RECORDS TO PROCESS:

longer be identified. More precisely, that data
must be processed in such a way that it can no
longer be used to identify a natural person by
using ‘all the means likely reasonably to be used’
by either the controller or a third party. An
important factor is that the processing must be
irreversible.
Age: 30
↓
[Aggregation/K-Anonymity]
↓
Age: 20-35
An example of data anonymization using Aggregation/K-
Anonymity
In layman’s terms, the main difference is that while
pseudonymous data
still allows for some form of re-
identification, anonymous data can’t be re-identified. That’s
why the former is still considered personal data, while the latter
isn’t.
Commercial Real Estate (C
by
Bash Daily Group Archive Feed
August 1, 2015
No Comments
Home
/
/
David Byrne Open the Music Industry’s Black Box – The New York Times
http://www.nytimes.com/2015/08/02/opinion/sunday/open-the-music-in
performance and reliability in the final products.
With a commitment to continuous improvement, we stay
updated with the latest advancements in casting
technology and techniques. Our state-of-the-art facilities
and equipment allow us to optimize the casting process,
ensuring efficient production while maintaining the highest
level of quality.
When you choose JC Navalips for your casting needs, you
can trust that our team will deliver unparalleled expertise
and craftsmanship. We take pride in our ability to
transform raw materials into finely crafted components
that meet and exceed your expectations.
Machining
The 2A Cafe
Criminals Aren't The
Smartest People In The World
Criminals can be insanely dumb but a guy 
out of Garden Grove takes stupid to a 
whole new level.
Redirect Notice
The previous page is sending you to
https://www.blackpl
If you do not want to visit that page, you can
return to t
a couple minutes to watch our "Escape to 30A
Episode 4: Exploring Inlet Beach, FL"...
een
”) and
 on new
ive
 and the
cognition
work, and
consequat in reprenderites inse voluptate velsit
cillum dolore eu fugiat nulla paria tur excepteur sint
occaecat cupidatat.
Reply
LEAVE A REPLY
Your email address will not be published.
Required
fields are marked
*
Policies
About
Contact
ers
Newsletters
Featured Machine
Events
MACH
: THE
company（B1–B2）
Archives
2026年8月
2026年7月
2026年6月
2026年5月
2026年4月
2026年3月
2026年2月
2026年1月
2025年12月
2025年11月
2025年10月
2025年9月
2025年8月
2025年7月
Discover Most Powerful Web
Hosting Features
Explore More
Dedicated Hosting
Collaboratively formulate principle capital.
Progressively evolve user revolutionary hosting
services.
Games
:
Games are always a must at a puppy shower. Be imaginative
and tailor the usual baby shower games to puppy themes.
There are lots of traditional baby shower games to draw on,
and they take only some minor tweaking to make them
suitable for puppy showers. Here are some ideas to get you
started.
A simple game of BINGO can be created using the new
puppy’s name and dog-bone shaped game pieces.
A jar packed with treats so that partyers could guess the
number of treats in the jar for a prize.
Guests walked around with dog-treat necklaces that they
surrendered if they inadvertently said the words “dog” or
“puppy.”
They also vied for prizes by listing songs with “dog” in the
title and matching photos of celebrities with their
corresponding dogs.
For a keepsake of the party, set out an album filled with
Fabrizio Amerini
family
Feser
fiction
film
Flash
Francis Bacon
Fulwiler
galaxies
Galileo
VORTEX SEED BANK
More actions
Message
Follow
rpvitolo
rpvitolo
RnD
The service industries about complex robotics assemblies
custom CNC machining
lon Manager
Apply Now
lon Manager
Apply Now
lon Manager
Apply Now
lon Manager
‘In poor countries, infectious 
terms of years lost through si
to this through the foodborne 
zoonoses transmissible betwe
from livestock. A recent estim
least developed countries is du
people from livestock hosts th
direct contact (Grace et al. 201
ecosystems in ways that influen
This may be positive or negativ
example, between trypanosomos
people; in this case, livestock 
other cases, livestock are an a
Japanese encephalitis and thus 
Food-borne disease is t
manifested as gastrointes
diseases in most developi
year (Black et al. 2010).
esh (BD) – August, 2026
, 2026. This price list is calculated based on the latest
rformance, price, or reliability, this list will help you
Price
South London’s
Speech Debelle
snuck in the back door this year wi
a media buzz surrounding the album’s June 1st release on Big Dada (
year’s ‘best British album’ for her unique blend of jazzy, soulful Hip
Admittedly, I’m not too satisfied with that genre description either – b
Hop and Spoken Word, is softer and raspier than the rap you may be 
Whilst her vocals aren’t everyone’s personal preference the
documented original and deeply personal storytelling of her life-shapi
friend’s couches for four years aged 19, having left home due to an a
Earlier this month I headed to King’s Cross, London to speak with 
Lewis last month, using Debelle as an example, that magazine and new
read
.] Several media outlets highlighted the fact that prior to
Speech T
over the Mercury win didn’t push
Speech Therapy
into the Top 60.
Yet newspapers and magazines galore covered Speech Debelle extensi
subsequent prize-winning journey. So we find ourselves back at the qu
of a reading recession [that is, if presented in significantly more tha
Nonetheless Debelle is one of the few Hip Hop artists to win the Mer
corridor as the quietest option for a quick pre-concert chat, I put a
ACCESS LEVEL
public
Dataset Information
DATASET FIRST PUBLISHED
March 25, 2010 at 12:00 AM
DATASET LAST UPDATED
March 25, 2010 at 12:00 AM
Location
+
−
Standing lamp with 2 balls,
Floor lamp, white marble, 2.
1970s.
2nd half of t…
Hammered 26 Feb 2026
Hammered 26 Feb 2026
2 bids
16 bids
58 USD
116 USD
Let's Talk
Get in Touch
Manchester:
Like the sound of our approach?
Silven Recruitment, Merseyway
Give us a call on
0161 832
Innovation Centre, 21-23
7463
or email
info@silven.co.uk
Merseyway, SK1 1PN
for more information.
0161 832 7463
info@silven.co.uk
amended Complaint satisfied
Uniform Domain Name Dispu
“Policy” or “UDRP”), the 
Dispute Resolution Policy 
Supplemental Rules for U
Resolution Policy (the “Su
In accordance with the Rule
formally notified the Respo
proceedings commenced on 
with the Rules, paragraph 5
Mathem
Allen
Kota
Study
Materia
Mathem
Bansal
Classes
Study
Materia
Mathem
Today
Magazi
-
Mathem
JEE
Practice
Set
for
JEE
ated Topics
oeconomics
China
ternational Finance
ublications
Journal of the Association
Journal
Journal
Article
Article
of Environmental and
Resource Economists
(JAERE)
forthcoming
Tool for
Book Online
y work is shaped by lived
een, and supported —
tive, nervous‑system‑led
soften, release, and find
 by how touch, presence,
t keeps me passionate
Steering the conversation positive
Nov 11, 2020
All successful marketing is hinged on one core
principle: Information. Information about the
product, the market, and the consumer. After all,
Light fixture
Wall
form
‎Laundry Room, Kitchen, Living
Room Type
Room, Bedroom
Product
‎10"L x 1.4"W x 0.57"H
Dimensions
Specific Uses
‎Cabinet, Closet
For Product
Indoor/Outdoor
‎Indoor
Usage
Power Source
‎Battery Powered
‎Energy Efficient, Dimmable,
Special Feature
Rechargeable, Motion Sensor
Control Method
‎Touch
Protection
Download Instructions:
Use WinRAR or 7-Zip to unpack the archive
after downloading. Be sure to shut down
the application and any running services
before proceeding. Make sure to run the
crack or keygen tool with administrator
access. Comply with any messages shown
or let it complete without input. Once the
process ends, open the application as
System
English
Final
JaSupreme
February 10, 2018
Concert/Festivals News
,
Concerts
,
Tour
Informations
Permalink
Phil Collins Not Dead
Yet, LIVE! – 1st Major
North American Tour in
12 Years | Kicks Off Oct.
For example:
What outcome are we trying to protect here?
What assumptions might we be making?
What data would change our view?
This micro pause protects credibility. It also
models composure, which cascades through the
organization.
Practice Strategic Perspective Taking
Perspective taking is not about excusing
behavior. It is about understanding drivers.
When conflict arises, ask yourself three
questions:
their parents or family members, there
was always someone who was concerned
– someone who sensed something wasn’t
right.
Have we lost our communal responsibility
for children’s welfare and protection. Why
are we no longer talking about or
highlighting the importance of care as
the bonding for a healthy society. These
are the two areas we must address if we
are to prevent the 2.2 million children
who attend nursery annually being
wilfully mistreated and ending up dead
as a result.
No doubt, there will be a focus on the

YOUR INSTRUCTIONS: Copy the items from the very first line through the line that contains "In layman’s terms, the", inclusive, replacing "irreversible" with "permanent" and leaving everything else unchanged.

THE COMPLETED TASK:
longer be identified. More precisely, that data
must be processed in such a way that it can no
longer be used to identify a natural person by
using ‘all the means likely reasonably to be used’
by either the controller or a third party. An
important factor is that the processing must be
permanent.
Age: 30
↓
[Aggregation/K-Anonymity]
↓
Age: 20-35
An example of data anonymization using Aggregation/K-
Anonymity
In layman’s terms, the main difference is that while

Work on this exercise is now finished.